What is CASTOR

The Cosmological Advanced Survey Telescope for Optical and ultraviolet Research (CASTOR) is a proposed mission, led by the National Research Council of Canada and the Canadian Space Agency with a planned launch in late 2020s. The telescope will provide wide-field (0.25 $deg^{2}$) UV and optical imaging at Hubble-like resolution (∼0.15′′). CASTORs reference optical design is a 1 metre unobscured three-mirror anastigmat telescope. These mirrors divide the incident flux between three filters corresponding to the NUV, u, and g-bands, together providing simultaneous coverage over the wavelength range ∼150–550 nm.

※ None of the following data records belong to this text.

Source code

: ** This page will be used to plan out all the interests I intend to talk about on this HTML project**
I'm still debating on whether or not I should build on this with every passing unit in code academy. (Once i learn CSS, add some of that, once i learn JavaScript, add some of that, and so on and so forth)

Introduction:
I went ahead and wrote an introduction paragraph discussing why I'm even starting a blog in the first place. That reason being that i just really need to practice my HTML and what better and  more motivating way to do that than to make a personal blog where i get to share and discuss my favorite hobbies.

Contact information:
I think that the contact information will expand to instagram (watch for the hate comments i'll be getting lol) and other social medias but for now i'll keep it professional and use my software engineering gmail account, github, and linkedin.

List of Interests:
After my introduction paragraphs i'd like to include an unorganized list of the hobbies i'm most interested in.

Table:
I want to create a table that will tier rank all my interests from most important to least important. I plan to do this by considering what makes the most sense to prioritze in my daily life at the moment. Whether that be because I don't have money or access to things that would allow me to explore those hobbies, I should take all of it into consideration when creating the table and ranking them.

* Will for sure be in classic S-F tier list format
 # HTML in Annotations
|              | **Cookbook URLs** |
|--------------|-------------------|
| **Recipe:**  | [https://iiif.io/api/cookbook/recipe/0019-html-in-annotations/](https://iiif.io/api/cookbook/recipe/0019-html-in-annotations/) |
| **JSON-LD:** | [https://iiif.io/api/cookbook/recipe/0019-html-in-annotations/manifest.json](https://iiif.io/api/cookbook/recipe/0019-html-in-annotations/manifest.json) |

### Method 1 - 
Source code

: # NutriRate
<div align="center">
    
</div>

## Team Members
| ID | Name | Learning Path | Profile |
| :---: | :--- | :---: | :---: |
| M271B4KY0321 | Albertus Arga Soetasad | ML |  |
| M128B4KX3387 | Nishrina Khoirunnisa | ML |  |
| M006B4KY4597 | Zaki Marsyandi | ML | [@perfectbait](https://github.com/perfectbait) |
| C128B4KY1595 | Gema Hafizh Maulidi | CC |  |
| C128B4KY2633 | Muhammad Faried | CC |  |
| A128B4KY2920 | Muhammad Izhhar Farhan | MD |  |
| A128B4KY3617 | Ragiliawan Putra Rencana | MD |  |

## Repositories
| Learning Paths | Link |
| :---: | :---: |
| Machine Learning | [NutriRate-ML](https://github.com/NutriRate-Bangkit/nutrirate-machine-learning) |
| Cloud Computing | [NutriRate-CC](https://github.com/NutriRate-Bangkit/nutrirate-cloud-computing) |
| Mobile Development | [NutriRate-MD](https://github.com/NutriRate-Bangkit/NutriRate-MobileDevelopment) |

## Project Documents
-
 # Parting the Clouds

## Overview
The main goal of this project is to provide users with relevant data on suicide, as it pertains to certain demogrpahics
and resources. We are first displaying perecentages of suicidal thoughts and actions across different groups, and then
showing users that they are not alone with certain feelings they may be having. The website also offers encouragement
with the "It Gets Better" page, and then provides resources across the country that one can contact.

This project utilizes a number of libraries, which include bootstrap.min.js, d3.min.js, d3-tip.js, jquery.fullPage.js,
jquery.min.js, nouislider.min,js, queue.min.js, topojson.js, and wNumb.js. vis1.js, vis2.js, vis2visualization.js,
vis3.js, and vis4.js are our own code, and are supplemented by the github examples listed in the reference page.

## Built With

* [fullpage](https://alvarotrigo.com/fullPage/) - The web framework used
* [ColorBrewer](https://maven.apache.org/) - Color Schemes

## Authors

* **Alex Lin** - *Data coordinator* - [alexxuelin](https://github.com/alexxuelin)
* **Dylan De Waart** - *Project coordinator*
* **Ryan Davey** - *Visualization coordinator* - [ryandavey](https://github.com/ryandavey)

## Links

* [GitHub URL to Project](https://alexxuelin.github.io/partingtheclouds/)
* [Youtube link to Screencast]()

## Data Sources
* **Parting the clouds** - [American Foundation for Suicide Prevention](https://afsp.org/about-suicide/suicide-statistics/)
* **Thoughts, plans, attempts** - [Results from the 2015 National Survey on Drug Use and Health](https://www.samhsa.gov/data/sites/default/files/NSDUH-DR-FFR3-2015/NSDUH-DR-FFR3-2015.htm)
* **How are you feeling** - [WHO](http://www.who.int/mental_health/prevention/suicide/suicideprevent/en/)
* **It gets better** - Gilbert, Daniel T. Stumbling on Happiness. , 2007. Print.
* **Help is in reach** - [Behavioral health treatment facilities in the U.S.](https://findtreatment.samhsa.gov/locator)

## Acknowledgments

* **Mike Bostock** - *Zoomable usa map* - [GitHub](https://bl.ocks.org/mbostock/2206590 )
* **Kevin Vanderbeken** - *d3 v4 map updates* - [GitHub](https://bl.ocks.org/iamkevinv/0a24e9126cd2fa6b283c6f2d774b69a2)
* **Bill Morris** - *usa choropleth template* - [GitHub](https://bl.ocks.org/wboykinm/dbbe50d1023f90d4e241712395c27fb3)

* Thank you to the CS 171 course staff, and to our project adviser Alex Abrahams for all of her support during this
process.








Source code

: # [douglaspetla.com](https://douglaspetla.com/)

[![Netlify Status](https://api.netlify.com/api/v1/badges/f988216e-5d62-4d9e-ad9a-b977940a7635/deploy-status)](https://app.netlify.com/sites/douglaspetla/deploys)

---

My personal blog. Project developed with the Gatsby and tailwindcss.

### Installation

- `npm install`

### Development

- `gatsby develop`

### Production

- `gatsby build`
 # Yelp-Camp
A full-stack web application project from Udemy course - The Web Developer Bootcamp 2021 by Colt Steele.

Within the first five years of CASTORs launch, it will image ~5% of the sky reaching a u-band depth 1.3 magnitudes deeper than LSST (Côté et al. 2019a). It will also provide the widest deepest, and highest-resolution legacy survey available in the UV and blue-optical. CASTORs reference design contains a digital micro-mirror device (DMD)-based configurable UV multi-object spectrograph (UVMOS) in a parallel field, providing access to 𝜆 ∼ 1500–3000 Å with R ∼ 1500. CASTOR also has low-resolution (R∼300–420) grism-mode spectroscopy in the UV- and u-bands over the entire field of view.

With these tools CASTOR can accomplish a range of transformative science in virtually every subfield of astronomy, from the deeper probing of the universe in cosmology and blackholes to the smaller more precise observations of exoplanet atmospheres and mapping of the outer solar system. While this important science is taking place, CASTOR will provide an enormous legacy of archival observations strongly complementary to other wide-field surveys over the next decade (e.g., Euclid, Roman). This will happen through a dedicated transient survey and a Target of Opportunity (ToO) program.